──────── RAW DATA ────────
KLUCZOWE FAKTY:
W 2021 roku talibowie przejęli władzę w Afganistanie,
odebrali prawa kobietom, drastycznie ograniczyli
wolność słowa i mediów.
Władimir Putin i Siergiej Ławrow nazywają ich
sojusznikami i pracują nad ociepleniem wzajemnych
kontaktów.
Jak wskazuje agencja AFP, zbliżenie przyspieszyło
────────
──────── RAW DATA ────────
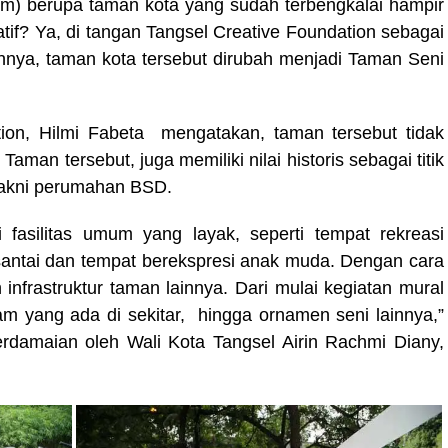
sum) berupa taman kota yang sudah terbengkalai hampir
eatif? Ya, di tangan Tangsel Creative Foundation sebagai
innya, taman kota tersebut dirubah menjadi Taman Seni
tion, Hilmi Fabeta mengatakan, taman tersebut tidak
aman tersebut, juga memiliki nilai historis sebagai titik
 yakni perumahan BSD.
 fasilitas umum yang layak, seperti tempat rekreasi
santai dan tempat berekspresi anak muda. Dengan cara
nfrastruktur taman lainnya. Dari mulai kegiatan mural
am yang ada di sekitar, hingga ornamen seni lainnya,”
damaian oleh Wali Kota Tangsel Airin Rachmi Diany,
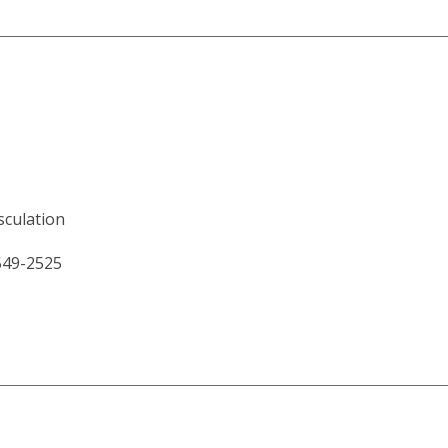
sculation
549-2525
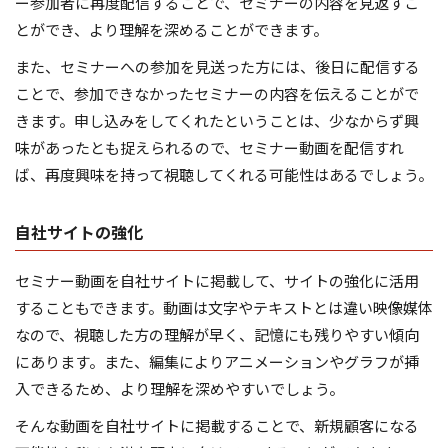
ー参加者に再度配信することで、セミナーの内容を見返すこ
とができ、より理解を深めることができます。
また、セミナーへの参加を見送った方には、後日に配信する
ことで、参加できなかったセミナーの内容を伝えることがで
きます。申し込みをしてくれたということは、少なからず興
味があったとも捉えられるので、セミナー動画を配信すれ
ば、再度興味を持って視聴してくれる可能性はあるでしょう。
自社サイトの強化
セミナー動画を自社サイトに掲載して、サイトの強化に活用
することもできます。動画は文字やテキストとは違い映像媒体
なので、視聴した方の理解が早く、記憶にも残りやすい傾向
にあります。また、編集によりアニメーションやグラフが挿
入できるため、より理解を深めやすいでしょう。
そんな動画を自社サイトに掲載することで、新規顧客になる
────────
──────── RAW DATA ────────
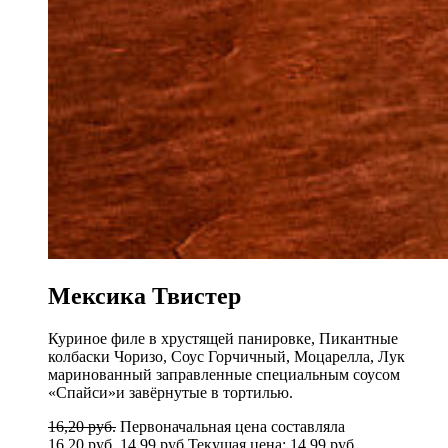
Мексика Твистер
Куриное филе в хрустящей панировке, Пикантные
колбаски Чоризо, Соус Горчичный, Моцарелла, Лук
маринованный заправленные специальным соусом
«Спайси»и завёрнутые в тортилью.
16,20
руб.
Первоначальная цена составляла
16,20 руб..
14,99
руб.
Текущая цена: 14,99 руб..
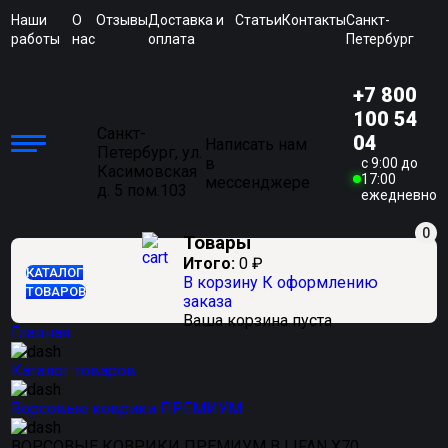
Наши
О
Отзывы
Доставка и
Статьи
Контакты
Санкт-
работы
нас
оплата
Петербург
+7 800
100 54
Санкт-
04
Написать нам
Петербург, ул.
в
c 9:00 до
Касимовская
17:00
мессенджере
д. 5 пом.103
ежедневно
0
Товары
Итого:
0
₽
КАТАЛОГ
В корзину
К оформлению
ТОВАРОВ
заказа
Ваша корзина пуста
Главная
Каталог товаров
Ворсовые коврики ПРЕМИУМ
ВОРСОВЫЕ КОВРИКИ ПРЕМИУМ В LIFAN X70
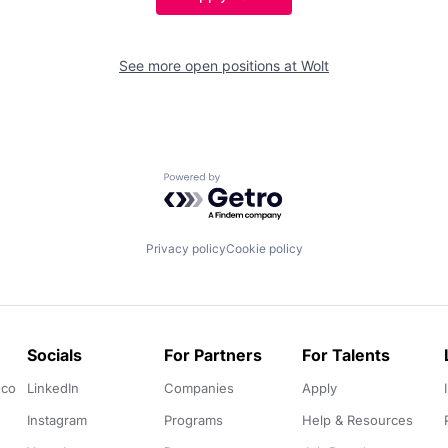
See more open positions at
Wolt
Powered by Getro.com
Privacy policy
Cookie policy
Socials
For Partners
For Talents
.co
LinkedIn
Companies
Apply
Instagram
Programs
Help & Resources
────────
- [TASK DETAILS] From the records above, copy out the line with "きます。申し込みをしてくれたということは、少なからず興", the line with "そんな動画を自社サイトに掲載することで、新規顧客になる", and every line between them, word for word.

- [SOLUTION TO THIS EXERCISE]
きます。申し込みをしてくれたということは、少なからず興
味があったとも捉えられるので、セミナー動画を配信すれ
ば、再度興味を持って視聴してくれる可能性はあるでしょう。
自社サイトの強化
セミナー動画を自社サイトに掲載して、サイトの強化に活用
することもできます。動画は文字やテキストとは違い映像媒体
なので、視聴した方の理解が早く、記憶にも残りやすい傾向
にあります。また、編集によりアニメーションやグラフが挿
入できるため、より理解を深めやすいでしょう。
そんな動画を自社サイトに掲載することで、新規顧客になる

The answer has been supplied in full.